Orhan Pamuk’un Nobel Edebiyat Ödülü’nü kazanması ve Türkiye’nin 2008 Frankfurt Kitap Fuarı’nda konuk ülke olarak yer alması, Türk edebiyatının dünyaya açılması için bir dönüm noktası oldu. Pek çok yazarımızın kitapları başka dillere çevrildi. Edebiyat dünyamızda yazarlar kadar, bir dili diğerine aktaran çevirmenlerin ince işçilikleri de önem kazandı. Pek çok yazarımızın kitaplarını kendi dillerine kazandıran çevirmenler adeta bir köprü görevi görmeye başladı. Kitapları kaleme alan yazarların yanı sıra bu kitapları başka dillere aktaran çevirmenler de yazarlar kadar edebiyat dünyasında önemli bir yer almaya başladı. Çevirmenler okuyucunun, zamanın ve dünyanın her köşesine dil engelini aşarak yolculuk yapmasının önünü açmaya başladı. Elbette bu hareketlenmede günümüz yazarları da dâhil olmak üzere çağdaş ve klasik eser ve isimler, Kültür ve Turizm Bakanlığı’nın başlattığı, kültür, sanat ve edebiyat alanındaki klasik ve çağdaş eserlerin yabancı yayınevlerince Türkçe dışındaki dillere çevrilmesi, yayımlanması ve tanıtılması esasına dayalı bir çeviri ve yayım destek programı olan TEDA projesinin payı da oldukça büyüktü. Edebiyatımızın pek çok köşe taşı eseri ve önde gelen yazarlarımızın kitaplarını kendi dillerine kazandıran çevirmenlerle konuştuk: Nane Lee, Lindita Latifi, Edit Tasnadi, Apollinari Avrutina, Justina Pilkauskaite, Galina Miskiniene, Arsalan Fasihi, Giampiero Bellingeri ve Melek Deniz-Ahmad Zakaria çifti hangi kitapları Türkçeye çevirdiğini, çevirdiği kitapların kendi ülkelerindeki okurlarında nasıl karşılık bulduğunu, Türkçe kitap çevirisinin zorluklarını ve kolaylıklarını Yeni Şafak Kitap okurlarıyla paylaştı. Buyurun

Nane Lee
Türk yazarlar ders kitabı olarak okutuluyor

lKore Hankuk Yabancı Diller Araştırma Üniversitesi Türkoloji Bölümü’nde öğretim üyesi olan Nane Lee, şu ana kadar 50’den fazla Türk edebi eserini Koreceye kazandırmış. Lee, Orhan Pamuk’un başta ‘Saf ve Düşünceli Romancı’, ‘Cevdet Bey ve Oğulları’, ‘Sessiz Ev’, ‘Kara Kitap’, ‘Kar’, ‘Benim Adım Kırmızı’ ve ‘Yeni Hayat’ kitapları olmak üzere 14 eserini, Zülfü Livaneli’nin ‘Engereğin Gözü’, İhsan Oktay Anlar’ın ‘Puslu Kıtalar Atlası’, Sait Faik Abasıyanık’ın ‘Şahmerdan’ı olmak üzere Türk Edebiyatı’nın önemli yazarlarının eserlerini çevirmiş. Çevirdiği Türkçe kitapların Kore okurlarında nasıl karşılık bulduğunu ise Lee, şu sözlerle aktarıyor: “Mesela Orhan Pamuk ve Aziz Nesin’in eserleri Kore ortaokul ve liselerinde ders kitabı olarak okutuluyor ve sınavlarda da bu eserlerden sorular çıkıyor.”
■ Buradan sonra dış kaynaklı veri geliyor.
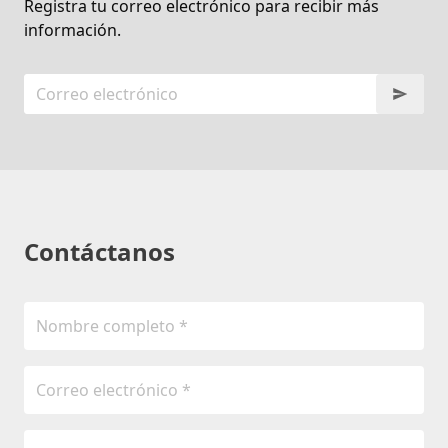
Registra tu correo electrónico para recibir más
información.
Contáctanos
ORHAN PAMUK’UN LEBLEBİSİNİ NAR TANESİ YAPTIM

Lee, bir çevirmenini söz konusu bir ülkenin kültürünü, tarihini, toplumsal yapısını, deyimlerini, atasözlerini iyi bilmiyorsa edebi eserleri çevirirken zorluk çekebileceğini söylüyor ve ekliyor: “Orhan Pamuk’un ‘Benim Adım Kırmızı’nın birinci bölümünde ‘Şimdiki şikayetim, dişlerimin kanlı ağzında leblebi gibi dökülmesinden, yüzümün tanınmayacak kadar ezilmesinden, ya da bir kuyunun dibine....’ cümlesini çevirmek oldukça zordu. Çünkü Kore’de leblebi yok. Türkler bu cümleyi okuyunca ölünün halini hayal edebilir, ama Koreliler için bu imkansız. Ben de leblebiyi ‘nar taneleri’ olarak çevirdim. Çünkü nar taneleri hem diş şeklinde hem de kırmızı rengi olduğu için romandaki ölünün kanlı ağzı içini iyi ifade edeceğini düşünmüştüm.”


Lindita Latifi

Türkçe büyükannemin diliydi

Tiran Üniversitesi Tarih ve Filoloji Fakültesi Dilbilim Bölümü’nde öğretim görevlisi ve UNYT Üniversitesi Balkan Araştırmalar Müdürü olan Arnavut akademisyen Prof. Lindita Latifi, Türkçeden Arnavutçaya yaklaşık 30 roman ve kitap çevirmiş. Türkçe ile olan temasının çok erken yaşlarda başladığını söyleyen Latifi, Türkçeyi ilk olarak büyükannesinden öğrendiğini söylüyor ve şu sözlerle aktarıyor: “İlk olarak, Türkçeyi büyükannemin tatlı sesinden duydum ve küçüklüğümden itibaren yabancı bir dil olarak onun ses tonlamasına alıştım. Hiçbir kelimeyi çevirmeden benimle ‘o dille’ konuşurdu. ‘Bosfor’, ‘Boğaz’, “Cami’, “Mavi”, ‘Masmavi’ gibi kelimelerin defalarca tekrarlandığını duyuyordum. Söylediği bu yabancı kelimelerin sesi kulaklarıma güzel bir melodi, ilkbahar poyrazı gibi gelirdi. Ninem yakınlarına, diline ve onlarla ilgili olan her şeye hasret duyardı. O geçmişine, bildiği şeylere hasret duyar; ben ise bilinmeyene... Ninemi kaybettikten yıllar sonra ninemin hasretini ve onun güzel gözlerini özlemle anıyordum. Uzun bir ısüre boyunca kalbimin bir köşesinde hayal ettiğim Türkiye’yi, ninemin Türkiye’sini, sade, mütevazı ama sevgi dolu olan Türkiye’yi kurdum. Yıllar boyunca bulabildiğim her Türkçe şarkı, film, şiir, edebiyat, tarih, yemek tarifleri, fıkra ve her şeyle beslenmeye çalıştım. Kısacası Türkçe babaannemin diliydi; kalbimindili haline geldi ve zamanla hayatımda ayrılmaz bir yoldaşım oldu.”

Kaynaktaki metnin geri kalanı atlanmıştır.